# Antec - Dark Fleet DF-30 and DF-85



## pjladyfox (Mar 6, 2010)

I came across these cases quite by accident when doing my usual tech website reading and was surprised to see that, at least according to my search, nobody had posted about these cases yet. So, I did some digging and came up with some websites and pictures that showcase them with the idea of getting some conversation going. ^_^

News articles:

CES 2010 PCWorld.fr
http://www.pcworld.fr/2010/01/10/materiel/boitier/ces-2010-nouveaux-boitiers-antec/468641/

CES 2010 Japanese tech blog
http://journal.mycom.co.jp/articles/2010/01/18/ces10/index.html

CES 2010: Antec
http://www.techwarelabs.com/ces-2010-antec/

CES 2010: Antec showcase
http://www.pcper.com/comments.php?nid=8230

Antec Introduces Latest PC Casings And Power Supplies At CES 2010  
http://www.hardwarezone.com.ph/news/view.php?id=15636&cid=3

CES 2010 - Antec
http://www.overclockersclub.com/reviews/ces2010/17.htm


Notes:

- DF-30 appears to have similar dimensions to the 200/300/600 and is most likely a mid-tower

- DF-85 appears to have similar dimensions to the 1200 and is most likely a full-tower case

- both DF-30 and DF-85 appear to have removable filters similar to the Antec 902 and 1200

- both DF-30 and DF-85 have provision for a top-mounted 2.5 SATA drive and appears to be hot-swappable

- both DF-30 and DF-85 have tri-cool fan controls mounted in the rear top of the case similar to the 600/900/902/1200 cases

- both DF-30 and DF-85 STILL do not have provision for mounting the PSU fan-side down

- DF-30 STILL does not have any motherboard routing holes (WTF Antec??!!)  
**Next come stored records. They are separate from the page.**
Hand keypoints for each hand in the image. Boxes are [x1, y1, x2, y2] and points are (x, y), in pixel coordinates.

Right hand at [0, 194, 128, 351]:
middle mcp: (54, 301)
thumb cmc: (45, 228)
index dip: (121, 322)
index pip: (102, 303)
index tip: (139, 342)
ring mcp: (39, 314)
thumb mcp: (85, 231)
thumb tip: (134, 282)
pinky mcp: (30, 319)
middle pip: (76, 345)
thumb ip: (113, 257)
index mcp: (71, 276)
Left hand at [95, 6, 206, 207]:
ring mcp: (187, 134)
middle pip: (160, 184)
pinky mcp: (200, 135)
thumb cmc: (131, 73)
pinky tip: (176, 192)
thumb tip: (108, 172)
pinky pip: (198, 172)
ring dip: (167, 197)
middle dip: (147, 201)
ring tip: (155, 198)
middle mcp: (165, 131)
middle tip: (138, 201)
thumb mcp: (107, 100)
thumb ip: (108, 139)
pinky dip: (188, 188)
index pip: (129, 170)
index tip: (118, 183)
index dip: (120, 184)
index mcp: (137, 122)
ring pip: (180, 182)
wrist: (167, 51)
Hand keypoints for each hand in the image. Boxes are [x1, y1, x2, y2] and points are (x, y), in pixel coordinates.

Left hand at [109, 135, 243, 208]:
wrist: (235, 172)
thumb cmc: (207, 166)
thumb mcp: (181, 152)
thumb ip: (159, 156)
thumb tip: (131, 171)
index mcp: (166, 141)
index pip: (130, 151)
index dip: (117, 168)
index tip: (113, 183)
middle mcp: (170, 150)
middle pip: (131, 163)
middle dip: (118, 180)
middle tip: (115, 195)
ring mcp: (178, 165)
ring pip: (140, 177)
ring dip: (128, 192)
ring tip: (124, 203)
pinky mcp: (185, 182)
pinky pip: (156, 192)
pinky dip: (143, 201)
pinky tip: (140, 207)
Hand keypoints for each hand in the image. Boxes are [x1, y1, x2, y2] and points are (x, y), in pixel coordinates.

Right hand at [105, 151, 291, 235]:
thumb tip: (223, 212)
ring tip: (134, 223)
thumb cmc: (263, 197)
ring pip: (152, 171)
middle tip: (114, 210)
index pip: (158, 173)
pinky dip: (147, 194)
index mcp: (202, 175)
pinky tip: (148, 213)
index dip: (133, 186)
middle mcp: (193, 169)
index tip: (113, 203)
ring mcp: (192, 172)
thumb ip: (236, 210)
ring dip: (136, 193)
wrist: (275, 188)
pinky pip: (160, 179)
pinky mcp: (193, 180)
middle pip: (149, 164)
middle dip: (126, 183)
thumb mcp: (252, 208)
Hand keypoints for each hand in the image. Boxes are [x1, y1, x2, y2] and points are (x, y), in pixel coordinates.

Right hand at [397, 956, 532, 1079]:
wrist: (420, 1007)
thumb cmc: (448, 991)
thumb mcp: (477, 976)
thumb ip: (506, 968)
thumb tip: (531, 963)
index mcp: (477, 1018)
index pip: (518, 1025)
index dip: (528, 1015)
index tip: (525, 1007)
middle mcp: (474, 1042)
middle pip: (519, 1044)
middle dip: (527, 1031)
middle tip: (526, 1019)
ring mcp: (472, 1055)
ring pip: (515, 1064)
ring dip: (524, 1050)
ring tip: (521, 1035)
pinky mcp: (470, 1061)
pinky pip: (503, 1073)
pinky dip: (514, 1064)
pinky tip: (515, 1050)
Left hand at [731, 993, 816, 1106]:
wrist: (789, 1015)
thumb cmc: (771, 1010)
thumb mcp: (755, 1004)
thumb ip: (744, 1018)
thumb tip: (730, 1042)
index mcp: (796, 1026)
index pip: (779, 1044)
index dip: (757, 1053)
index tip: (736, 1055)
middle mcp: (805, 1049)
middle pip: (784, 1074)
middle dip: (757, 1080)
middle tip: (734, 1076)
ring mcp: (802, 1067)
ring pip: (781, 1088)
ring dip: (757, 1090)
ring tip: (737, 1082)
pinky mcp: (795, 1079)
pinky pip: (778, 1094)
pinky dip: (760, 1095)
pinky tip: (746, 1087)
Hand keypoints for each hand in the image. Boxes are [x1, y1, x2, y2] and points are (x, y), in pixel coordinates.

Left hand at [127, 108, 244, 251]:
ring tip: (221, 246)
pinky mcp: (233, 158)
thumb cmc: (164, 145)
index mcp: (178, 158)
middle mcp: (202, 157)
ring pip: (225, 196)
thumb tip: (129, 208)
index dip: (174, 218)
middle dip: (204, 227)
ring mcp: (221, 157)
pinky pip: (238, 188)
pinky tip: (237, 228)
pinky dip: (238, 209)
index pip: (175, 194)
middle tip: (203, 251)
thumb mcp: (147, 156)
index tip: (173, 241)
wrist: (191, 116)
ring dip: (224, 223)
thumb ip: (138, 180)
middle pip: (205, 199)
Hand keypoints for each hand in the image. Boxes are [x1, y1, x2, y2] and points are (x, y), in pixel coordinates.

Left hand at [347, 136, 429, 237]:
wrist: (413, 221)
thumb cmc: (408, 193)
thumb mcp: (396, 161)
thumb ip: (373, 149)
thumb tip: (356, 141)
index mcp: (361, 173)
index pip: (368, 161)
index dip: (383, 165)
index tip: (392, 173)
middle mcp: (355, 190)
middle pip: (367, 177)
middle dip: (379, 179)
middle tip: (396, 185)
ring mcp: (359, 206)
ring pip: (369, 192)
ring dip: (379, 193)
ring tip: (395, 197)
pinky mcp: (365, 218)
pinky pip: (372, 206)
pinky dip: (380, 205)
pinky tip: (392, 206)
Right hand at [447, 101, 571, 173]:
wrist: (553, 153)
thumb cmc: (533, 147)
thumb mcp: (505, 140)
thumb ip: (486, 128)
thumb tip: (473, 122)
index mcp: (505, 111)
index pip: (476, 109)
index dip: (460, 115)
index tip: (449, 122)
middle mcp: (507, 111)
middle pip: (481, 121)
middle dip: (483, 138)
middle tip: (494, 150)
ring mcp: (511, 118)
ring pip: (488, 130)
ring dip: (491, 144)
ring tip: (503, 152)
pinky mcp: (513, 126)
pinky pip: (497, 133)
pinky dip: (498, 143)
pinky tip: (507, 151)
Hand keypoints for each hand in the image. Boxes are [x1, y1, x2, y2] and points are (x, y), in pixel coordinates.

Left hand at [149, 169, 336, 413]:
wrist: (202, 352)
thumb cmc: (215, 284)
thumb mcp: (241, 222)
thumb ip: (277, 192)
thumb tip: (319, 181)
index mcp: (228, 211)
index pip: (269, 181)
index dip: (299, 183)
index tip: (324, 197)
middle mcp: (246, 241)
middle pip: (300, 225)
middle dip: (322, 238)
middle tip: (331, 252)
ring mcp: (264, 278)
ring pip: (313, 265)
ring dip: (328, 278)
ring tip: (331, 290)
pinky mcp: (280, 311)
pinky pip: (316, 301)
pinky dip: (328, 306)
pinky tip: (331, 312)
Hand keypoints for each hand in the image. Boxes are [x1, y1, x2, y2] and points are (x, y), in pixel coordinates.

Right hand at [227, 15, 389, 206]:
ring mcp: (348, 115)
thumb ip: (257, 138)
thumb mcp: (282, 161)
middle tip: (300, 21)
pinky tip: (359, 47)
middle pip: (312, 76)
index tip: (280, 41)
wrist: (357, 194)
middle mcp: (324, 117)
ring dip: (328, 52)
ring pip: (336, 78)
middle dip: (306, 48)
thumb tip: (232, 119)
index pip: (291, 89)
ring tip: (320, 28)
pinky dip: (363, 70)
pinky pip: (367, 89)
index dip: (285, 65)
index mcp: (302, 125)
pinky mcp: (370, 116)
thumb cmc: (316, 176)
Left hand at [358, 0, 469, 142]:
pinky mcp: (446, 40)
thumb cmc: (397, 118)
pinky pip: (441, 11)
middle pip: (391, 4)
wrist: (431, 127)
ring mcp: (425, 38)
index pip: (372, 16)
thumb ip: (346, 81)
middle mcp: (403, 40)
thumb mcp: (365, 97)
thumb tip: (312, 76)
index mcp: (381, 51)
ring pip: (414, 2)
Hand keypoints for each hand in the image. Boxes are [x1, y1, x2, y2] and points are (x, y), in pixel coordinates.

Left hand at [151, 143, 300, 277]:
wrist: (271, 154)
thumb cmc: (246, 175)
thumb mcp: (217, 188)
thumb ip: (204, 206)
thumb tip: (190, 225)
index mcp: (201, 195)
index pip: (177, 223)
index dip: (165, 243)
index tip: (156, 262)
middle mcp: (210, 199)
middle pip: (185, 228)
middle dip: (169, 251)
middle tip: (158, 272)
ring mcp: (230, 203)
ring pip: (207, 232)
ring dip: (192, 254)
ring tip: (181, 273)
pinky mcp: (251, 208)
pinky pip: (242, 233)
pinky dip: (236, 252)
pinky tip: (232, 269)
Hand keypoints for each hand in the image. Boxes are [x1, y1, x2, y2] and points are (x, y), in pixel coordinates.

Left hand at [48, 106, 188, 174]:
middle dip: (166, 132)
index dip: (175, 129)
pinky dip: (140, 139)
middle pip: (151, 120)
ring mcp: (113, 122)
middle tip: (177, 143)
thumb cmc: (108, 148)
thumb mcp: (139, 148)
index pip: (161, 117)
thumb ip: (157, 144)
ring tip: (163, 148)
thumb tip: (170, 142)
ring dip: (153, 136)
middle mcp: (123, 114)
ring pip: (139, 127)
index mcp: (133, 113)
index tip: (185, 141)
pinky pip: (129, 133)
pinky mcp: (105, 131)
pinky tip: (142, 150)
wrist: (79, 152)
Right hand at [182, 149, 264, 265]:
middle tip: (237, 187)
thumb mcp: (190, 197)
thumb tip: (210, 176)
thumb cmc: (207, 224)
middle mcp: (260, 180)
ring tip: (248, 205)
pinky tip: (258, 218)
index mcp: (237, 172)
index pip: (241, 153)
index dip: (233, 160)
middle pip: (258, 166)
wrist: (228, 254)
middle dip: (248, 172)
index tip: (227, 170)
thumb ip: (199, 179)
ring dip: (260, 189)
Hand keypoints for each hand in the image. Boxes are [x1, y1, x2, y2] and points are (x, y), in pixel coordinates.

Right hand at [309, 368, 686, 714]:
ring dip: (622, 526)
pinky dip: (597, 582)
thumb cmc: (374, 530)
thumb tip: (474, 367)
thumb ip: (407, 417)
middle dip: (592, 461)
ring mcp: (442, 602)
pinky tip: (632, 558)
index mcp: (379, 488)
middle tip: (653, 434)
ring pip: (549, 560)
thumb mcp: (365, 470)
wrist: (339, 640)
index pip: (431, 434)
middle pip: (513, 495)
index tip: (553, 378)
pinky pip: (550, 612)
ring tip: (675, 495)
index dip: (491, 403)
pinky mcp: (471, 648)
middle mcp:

- DF-30 STILL is not sufficiently long enough in order to accomodate all 3.5 drive bays being filled with 270mm long video card being present 

- DF-30 STILL does not appear to be long enough to accomodate 310mm cards such as the HD 5970 


Unanswered questions:

- what are the actual dimensions of the DF-30 and DF-85?

- are the size of the upper fan mounts on the DF-30 and DF-85?

- When will these be available?


----------



## Icejon (Mar 9, 2010)

Ill bet you $15 that Antec is just doing a "facelift".  I am certain that these chassis are identical to the ANTEC 1200 and Antec 902 bodies.  The new Dark Fleet, is just the front bezel or lack of it.  It is a cheap way to upgrade a chassis without changing any tooling.  If you make new tooling for steel, it creates a fixed cost.  Plastic injection moldings are less expensive and can be done quicker.


----------



## pjladyfox (Mar 9, 2010)

Icejon said:


> Ill bet you $15 that Antec is just doing a "facelift".  I am certain that these chassis are identical to the ANTEC 1200 and Antec 902 bodies.  The new Dark Fleet, is just the front bezel or lack of it.  It is a cheap way to upgrade a chassis without changing any tooling.  If you make new tooling for steel, it creates a fixed cost.  Plastic injection moldings are less expensive and can be done quicker.



I'm thinking that you are right since, internally, they are pretty much identical which is pretty frustrating. I mean, come on, cheap skate much?


----------



## pjladyfox (Mar 9, 2010)

I actually got a reply from a rep at Antec!!!! 

http://www.overclock.net/8698590-post5.html



> Hi Pjladyfox,
> 
> Dimensions:
> DF-30 is 19.1” (H) x 7.8” (W) x 19.1” (D)
> ...



Now I just need to figure a way to slide this by the CFO, err hubby that is, when this comes out in April.


----------



## TIGR (Jun 23, 2010)

Dark Fleet DF-85 Reviewed at HardwareSecrets
Dark Fleet DF-30 at Newegg


----------



## pjladyfox (Jun 23, 2010)

TIGR said:


> Dark Fleet DF-85 Reviewed at HardwareSecrets
> Dark Fleet DF-30 at Newegg



Thanks for posting this! Hmmm, now I've got some reading to do.


----------